President Obama’s draft forest rule is coming soon, and here at Defenders we’ve been thinking a lot about what a successful rule will look like (see our full report here). This rule will be about so much more than just forests – it’s about the wildlife that depend on our national forests, the water that millions of Americans drink every day that is sourced from national forests, and creating resilient ecosystems that can stay vibrant in the face of climate change. For us, of course, the protection of wildlife is job number one. Here are the three key components of wildlife protection that we’ll be looking for in the forest rule:
Mandatory Species Viability Standard
The Forest Service has a duty to protect biodiversity on the national forests. For decades, a clear and nondiscretionary species viability standard has been in place as a measure to live up to this duty, and we want to see this standard carried forward. A viability standard works by requiring that management actions provide for the long-term persistence of fish and wildlife on our national forests. This means that as the Forest Service plans for the future, the impacts that actions will have on fish and wildlife must be weighed and considered to be sure we aren’t hurting their chance to survive and thrive on our public lands.

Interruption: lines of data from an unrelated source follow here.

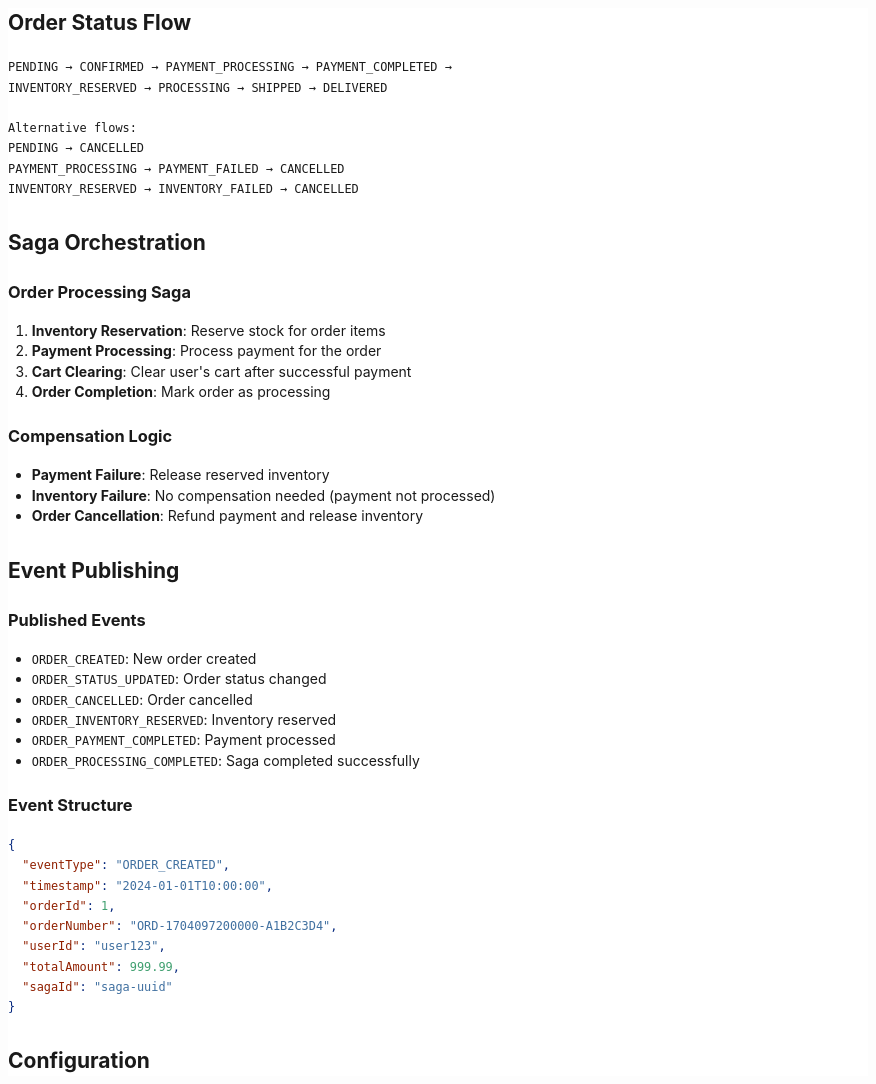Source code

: ## Order Status Flow

```
PENDING → CONFIRMED → PAYMENT_PROCESSING → PAYMENT_COMPLETED → 
INVENTORY_RESERVED → PROCESSING → SHIPPED → DELIVERED

Alternative flows:
PENDING → CANCELLED
PAYMENT_PROCESSING → PAYMENT_FAILED → CANCELLED
INVENTORY_RESERVED → INVENTORY_FAILED → CANCELLED
```

## Saga Orchestration

### Order Processing Saga
1. **Inventory Reservation**: Reserve stock for order items
2. **Payment Processing**: Process payment for the order
3. **Cart Clearing**: Clear user's cart after successful payment
4. **Order Completion**: Mark order as processing

### Compensation Logic
- **Payment Failure**: Release reserved inventory
- **Inventory Failure**: No compensation needed (payment not processed)
- **Order Cancellation**: Refund payment and release inventory

## Event Publishing

### Published Events
- `ORDER_CREATED`: New order created
- `ORDER_STATUS_UPDATED`: Order status changed
- `ORDER_CANCELLED`: Order cancelled
- `ORDER_INVENTORY_RESERVED`: Inventory reserved
- `ORDER_PAYMENT_COMPLETED`: Payment processed
- `ORDER_PROCESSING_COMPLETED`: Saga completed successfully

### Event Structure
```json
{
  "eventType": "ORDER_CREATED",
  "timestamp": "2024-01-01T10:00:00",
  "orderId": 1,
  "orderNumber": "ORD-1704097200000-A1B2C3D4",
  "userId": "user123",
  "totalAmount": 999.99,
  "sagaId": "saga-uuid"
}
```

## Configuration

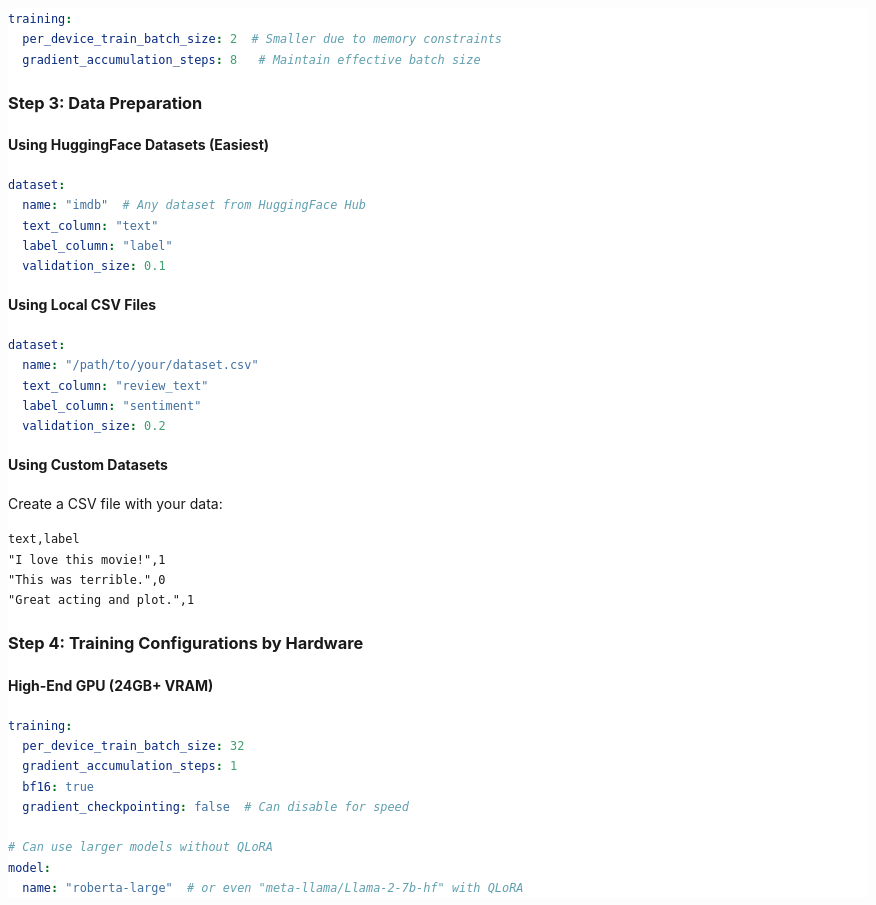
 ```yaml
training:
  per_device_train_batch_size: 2  # Smaller due to memory constraints
  gradient_accumulation_steps: 8   # Maintain effective batch size
```

### Step 3: Data Preparation

#### Using HuggingFace Datasets (Easiest)

```yaml
dataset:
  name: "imdb"  # Any dataset from HuggingFace Hub
  text_column: "text"
  label_column: "label"
  validation_size: 0.1
```

#### Using Local CSV Files

```yaml
dataset:
  name: "/path/to/your/dataset.csv"
  text_column: "review_text"
  label_column: "sentiment"
  validation_size: 0.2
```

#### Using Custom Datasets

Create a CSV file with your data:

```csv
text,label
"I love this movie!",1
"This was terrible.",0
"Great acting and plot.",1
```

### Step 4: Training Configurations by Hardware

#### High-End GPU (24GB+ VRAM)

```yaml
training:
  per_device_train_batch_size: 32
  gradient_accumulation_steps: 1
  bf16: true
  gradient_checkpointing: false  # Can disable for speed

# Can use larger models without QLoRA
model:
  name: "roberta-large"  # or even "meta-llama/Llama-2-7b-hf" with QLoRA
```
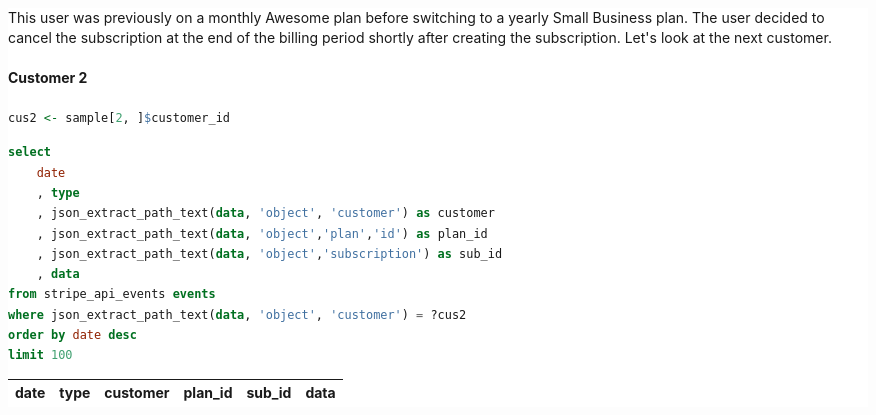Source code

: This user was previously on a monthly Awesome plan before switching to a yearly Small Business plan. The user decided to cancel the subscription at the end of the billing period shortly after creating the subscription. Let's look at the next customer.

#### Customer 2

``` r
cus2 <- sample[2, ]$customer_id
```

``` sql
select 
    date
    , type
    , json_extract_path_text(data, 'object', 'customer') as customer
    , json_extract_path_text(data, 'object','plan','id') as plan_id
    , json_extract_path_text(data, 'object','subscription') as sub_id
    , data
from stripe_api_events events
where json_extract_path_text(data, 'object', 'customer') = ?cus2
order by date desc
limit 100
```

| date                | type                          | customer            | plan\_id                    | sub\_id             | data                                                                                                                                                                                                                                                                                                                                                                                                                                                                                                                                                                                                                                                                                                                                                                                                                                                                                                                                                                                                                                                                                                                                                                                                                                                                                                                                                                                                                                                                                                                                                                                                                                                                                                                                                                                                                                                                                                                                                                                                                                                                                                                                                                                                                |
|:--------------------|:------------------------------|:--------------------|:----------------------------|:--------------------|:--------------------------------------------------------------------------------------------------------------------------------------------------------------------------------------------------------------------------------------------------------------------------------------------------------------------------------------------------------------------------------------------------------------------------------------------------------------------------------------------------------------------------------------------------------------------------------------------------------------------------------------------------------------------------------------------------------------------------------------------------------------------------------------------------------------------------------------------------------------------------------------------------------------------------------------------------------------------------------------------------------------------------------------------------------------------------------------------------------------------------------------------------------------------------------------------------------------------------------------------------------------------------------------------------------------------------------------------------------------------------------------------------------------------------------------------------------------------------------------------------------------------------------------------------------------------------------------------------------------------------------------------------------------------------------------------------------------------------------------------------------------------------------------------------------------------------------------------------------------------------------------------------------------------------------------------------------------------------------------------------------------------------------------------------------------------------------------------------------------------------------------------------------------------------------------------------------------------|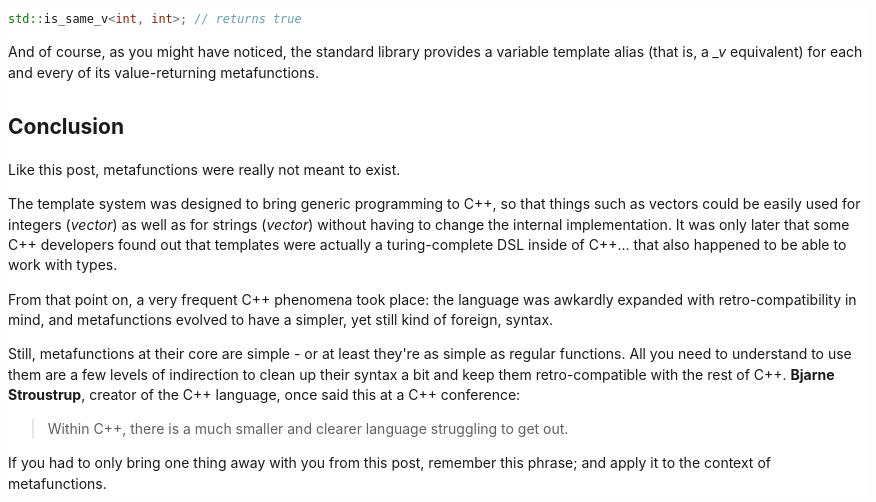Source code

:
 ```cpp
std::is_same_v<int, int>; // returns true
```

And of course, as you might have noticed, the standard library provides a variable template alias (that is, a *_v* equivalent) for each and every of its value-returning metafunctions.

## Conclusion

Like this post, metafunctions were really not meant to exist.

The template system was designed to bring generic programming to C++, so that things such as vectors could be easily used for integers (*vector<int>*) as well as for strings (*vector<string>*) without having to change the internal implementation. It was only later that some C++ developers found out that templates were actually a turing-complete DSL inside of C++... that also happened to be able to work with types.

From that point on, a very frequent C++ phenomena took place: the language was awkardly expanded with retro-compatibility in mind, and metafunctions evolved to have a simpler, yet still kind of foreign, syntax.

Still, metafunctions at their core are simple - or at least they're as simple as regular functions. All you need to understand to use them are a few levels of indirection to clean up their syntax a bit and keep them retro-compatible with the rest of C++. **Bjarne Stroustrup**, creator of the C++ language, once said this at a C++ conference:

> Within C++, there is a much smaller and clearer language struggling to get out.

If you had to only bring one thing away with you from this post, remember this phrase; and apply it to the context of metafunctions.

Scientists suggest that the viability standard should allow a small loophole – an exception for “external factors” – so that the Forest Service isn’t held responsible when factors beyond its control (like activities on neighboring land) cause a species to decline. We support the use of such an exception, however, it will only work if applied only when absolutely necessary, and we will be looking for a clear definition.
Assessments of risk to wildlife and habitat
The rule must establish a process for assessing and responding to threats to fish, wildlife and habitat in the development and implementation of forest plans. The Forest Service cannot maintain the viability of species if it is unaware of what threats to viability exist. By assessing the likely impacts of climate change on sensitive species, for example, forest managers can take actions to help those species withstand future changes. We will be looking for strong assessments to inform smart forest management.
A scientifically defensible monitoring program
Forest plans are really all about implementation, and investments in assessments and planning must pay off in good on the ground decisions. To determine if forest plans are effectively doing the things they say they will, including providing for the long-term persistence of fish and wildlife, the rule must include a science-based monitoring strategy that can be applied to every forest. Successful monitoring and strategic evaluation is all about collecting the right bits of information that tell you a lot about your effectiveness without wasting time and money. To evaluate an ecosystem, you need to look at its key components, the elements that make the system tick. To ignore critical components is to deprive oneself of invaluable information, at the risk of not realizing when the condition of a forest may be collapsing. For that reason, evaluating a forest’s entire condition based only on the status of it’s trees, and not actual wildlife populations, is like a doctor telling a patient their heart is healthy because they “appear to look good” while ignoring their blood pressure. We will be looking for a monitoring program in which targeted population surveys for a small group of key wildlife species are used to validate that forest plans are effectively making forests healthier.
Those are our expectations; what are yours? We welcome your questions and comments!